(Exercise description): Each line of the entries below that includes "index" belongs in your answer.

(Raw data):
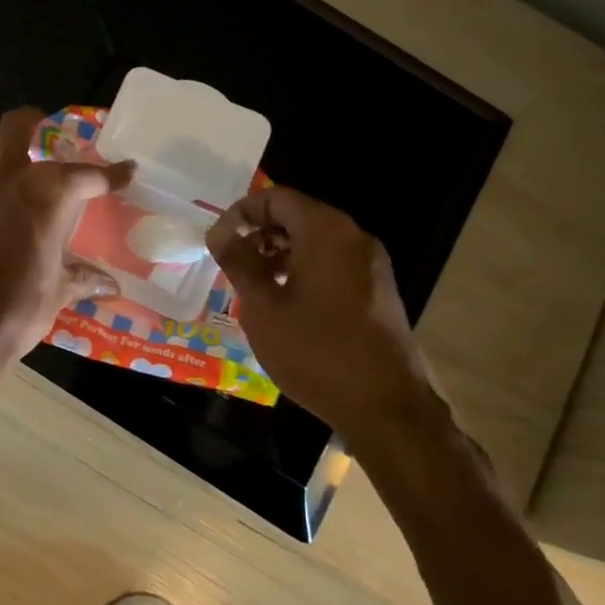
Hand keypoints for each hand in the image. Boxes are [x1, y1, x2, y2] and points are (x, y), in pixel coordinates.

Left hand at [0, 107, 133, 364]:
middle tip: (44, 131)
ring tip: (4, 159)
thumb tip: (111, 286)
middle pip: (19, 125)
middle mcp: (8, 178)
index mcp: (48, 195)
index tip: (125, 171)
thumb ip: (83, 279)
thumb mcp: (59, 293)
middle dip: (34, 121)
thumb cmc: (18, 309)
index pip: (88, 175)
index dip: (111, 173)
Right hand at [205, 187, 443, 442]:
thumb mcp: (263, 307)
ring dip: (281, 253)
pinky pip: (335, 263)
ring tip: (254, 284)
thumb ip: (239, 262)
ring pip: (317, 241)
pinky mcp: (379, 290)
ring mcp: (371, 264)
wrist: (386, 406)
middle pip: (299, 215)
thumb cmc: (316, 352)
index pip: (277, 197)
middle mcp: (354, 237)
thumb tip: (219, 232)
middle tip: (232, 262)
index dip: (242, 212)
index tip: (218, 240)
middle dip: (261, 233)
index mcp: (326, 231)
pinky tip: (286, 303)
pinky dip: (305, 269)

(Answer for this exercise):
index mcp: (48, 195)
index tip: (125, 171)
index pip: (88, 175)
index dip: (111, 173)
index pip: (277, 197)
index dip: (242, 212)
index tip: (218, 240)
index mcp: (326, 231)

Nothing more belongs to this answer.